Stored records
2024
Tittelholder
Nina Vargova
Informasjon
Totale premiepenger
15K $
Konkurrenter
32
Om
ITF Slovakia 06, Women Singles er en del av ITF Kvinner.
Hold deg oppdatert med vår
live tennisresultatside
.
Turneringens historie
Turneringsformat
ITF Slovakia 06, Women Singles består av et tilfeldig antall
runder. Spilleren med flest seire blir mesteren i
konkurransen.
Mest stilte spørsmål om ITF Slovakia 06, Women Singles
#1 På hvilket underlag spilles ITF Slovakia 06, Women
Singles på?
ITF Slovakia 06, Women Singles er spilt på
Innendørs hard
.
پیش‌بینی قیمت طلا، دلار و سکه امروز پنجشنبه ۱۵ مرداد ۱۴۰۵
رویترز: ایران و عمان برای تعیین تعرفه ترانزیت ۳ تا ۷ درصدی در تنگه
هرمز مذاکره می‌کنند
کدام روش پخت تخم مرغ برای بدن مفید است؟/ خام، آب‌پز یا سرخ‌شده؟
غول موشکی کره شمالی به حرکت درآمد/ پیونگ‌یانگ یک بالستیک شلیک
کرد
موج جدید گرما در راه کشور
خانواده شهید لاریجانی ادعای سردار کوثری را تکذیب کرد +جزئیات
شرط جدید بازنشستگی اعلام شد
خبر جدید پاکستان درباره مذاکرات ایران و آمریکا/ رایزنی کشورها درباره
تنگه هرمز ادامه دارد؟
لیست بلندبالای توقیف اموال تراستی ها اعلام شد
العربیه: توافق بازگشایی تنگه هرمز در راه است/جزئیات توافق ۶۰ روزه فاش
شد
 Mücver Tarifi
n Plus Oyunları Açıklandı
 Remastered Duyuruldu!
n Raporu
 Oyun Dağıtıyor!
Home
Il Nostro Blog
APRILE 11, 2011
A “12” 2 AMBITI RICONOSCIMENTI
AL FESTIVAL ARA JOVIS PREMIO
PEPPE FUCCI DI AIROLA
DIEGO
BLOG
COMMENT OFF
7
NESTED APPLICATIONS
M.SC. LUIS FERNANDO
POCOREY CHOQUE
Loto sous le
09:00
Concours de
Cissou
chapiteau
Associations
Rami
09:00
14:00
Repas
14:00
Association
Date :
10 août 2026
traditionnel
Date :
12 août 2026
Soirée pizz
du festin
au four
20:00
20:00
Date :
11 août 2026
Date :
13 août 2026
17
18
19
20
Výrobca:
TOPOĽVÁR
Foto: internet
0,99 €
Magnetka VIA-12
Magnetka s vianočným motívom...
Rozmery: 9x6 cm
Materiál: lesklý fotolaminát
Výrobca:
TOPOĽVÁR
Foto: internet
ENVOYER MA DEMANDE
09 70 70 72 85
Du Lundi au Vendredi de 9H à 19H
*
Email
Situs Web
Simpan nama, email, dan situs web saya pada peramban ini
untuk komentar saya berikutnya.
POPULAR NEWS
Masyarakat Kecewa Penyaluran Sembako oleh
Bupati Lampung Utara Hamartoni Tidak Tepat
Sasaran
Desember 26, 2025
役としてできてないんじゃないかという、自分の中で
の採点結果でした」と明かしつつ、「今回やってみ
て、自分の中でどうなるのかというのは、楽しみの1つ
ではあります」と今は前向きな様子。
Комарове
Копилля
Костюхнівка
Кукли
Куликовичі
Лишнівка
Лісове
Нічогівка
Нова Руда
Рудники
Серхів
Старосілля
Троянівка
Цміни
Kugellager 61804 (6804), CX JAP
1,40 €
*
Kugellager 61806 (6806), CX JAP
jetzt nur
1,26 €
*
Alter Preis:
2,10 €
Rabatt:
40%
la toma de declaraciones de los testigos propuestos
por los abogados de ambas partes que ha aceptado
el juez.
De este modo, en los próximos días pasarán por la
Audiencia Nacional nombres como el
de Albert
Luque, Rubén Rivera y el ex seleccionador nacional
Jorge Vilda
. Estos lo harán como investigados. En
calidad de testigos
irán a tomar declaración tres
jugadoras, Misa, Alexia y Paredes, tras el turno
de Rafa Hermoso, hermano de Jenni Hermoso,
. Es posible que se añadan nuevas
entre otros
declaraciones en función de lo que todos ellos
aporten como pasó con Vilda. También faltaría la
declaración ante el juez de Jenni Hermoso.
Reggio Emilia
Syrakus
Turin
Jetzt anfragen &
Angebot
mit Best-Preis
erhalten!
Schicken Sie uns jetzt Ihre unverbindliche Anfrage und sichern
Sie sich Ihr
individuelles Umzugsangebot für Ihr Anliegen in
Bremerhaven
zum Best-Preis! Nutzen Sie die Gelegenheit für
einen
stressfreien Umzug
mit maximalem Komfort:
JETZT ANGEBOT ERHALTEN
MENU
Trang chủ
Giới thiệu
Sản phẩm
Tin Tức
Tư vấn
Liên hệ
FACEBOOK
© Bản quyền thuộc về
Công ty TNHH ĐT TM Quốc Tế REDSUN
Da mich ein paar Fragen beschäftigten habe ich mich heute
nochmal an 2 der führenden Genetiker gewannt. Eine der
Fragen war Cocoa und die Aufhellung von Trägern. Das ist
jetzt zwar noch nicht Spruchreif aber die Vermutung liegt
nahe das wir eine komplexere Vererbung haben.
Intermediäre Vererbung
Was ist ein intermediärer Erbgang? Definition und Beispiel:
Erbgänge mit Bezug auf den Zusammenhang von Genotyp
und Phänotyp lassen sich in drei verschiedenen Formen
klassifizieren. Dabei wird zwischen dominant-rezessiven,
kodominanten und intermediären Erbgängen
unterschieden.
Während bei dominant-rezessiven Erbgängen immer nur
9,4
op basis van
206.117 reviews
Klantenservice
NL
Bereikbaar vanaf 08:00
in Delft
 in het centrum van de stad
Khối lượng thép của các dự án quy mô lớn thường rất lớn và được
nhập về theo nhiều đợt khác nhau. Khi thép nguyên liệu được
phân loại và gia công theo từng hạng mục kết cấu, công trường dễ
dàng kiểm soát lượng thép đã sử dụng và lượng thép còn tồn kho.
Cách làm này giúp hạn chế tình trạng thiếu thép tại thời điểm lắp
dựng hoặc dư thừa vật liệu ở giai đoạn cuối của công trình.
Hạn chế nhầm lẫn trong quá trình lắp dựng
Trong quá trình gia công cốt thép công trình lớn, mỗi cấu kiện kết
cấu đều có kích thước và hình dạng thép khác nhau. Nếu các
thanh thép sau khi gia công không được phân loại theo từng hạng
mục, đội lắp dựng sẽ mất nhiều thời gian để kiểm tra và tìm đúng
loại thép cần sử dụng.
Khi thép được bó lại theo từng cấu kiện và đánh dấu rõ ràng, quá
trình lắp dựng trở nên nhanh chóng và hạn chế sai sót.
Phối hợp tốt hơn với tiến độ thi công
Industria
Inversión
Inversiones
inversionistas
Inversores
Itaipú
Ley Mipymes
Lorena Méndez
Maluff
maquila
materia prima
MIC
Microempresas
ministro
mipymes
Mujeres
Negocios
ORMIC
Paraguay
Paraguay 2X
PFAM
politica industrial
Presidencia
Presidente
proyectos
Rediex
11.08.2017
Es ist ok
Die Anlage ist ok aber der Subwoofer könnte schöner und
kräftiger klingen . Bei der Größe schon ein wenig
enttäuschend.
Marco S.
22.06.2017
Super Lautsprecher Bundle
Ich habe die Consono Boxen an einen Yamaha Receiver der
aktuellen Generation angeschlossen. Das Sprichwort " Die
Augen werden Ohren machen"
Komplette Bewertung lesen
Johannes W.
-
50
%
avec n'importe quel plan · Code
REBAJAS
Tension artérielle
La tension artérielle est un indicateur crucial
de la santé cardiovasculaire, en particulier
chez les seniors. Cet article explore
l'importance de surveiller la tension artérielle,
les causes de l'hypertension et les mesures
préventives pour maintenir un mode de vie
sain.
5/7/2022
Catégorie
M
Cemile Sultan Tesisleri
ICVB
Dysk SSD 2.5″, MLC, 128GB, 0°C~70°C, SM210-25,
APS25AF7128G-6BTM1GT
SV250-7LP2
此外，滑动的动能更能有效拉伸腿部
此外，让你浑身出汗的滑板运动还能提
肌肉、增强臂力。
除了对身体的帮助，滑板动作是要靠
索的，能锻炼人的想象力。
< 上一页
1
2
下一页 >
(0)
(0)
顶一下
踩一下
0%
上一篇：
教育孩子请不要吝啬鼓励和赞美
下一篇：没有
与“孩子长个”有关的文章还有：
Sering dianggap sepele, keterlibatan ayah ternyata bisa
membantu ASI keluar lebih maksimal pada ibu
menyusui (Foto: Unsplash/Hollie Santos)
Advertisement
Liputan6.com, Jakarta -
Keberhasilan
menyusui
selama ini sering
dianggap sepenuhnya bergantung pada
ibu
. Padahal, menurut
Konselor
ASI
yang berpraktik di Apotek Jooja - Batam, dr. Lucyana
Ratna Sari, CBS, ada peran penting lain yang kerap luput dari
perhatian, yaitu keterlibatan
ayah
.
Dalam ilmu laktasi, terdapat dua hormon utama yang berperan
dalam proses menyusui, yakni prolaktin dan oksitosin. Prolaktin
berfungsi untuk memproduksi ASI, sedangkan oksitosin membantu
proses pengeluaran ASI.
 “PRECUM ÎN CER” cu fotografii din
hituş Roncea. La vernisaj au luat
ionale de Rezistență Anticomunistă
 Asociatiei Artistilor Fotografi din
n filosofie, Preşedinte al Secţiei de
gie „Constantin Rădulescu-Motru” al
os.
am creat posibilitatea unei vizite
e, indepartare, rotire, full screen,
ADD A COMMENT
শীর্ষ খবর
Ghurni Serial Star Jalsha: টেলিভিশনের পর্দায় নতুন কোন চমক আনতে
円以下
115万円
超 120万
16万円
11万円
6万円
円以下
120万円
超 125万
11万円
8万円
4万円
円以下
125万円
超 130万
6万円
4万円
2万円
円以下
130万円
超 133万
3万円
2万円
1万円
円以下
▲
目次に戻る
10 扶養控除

REQUIRED WORK
Rewrite the stretch from the start of the records through the line containing "رویترز: ایران و", replacing "Konkurrenter" with "Deltakere" and leaving everything else unchanged.

RESULT FOR THIS TASK
2024
Tittelholder
Nina Vargova
Informasjon
Totale premiepenger
15K $
Deltakere
32
Om
ITF Slovakia 06, Women Singles er en del av ITF Kvinner.
Hold deg oppdatert med vår
live tennisresultatside
.
Turneringens historie
Turneringsformat
ITF Slovakia 06, Women Singles består av et tilfeldig antall
runder. Spilleren med flest seire blir mesteren i
konkurransen.
Mest stilte spørsmål om ITF Slovakia 06, Women Singles
#1 På hvilket underlag spilles ITF Slovakia 06, Women
Singles på?
ITF Slovakia 06, Women Singles er spilt på
Innendørs hard
.
پیش‌بینی قیمت طلا، دلار و سکه امروز پنجشنبه ۱۵ مرداد ۱۴۰۵
رویترز: ایران و عمان برای تعیین تعرفه ترانزیت ۳ تا ۷ درصدی در تنگه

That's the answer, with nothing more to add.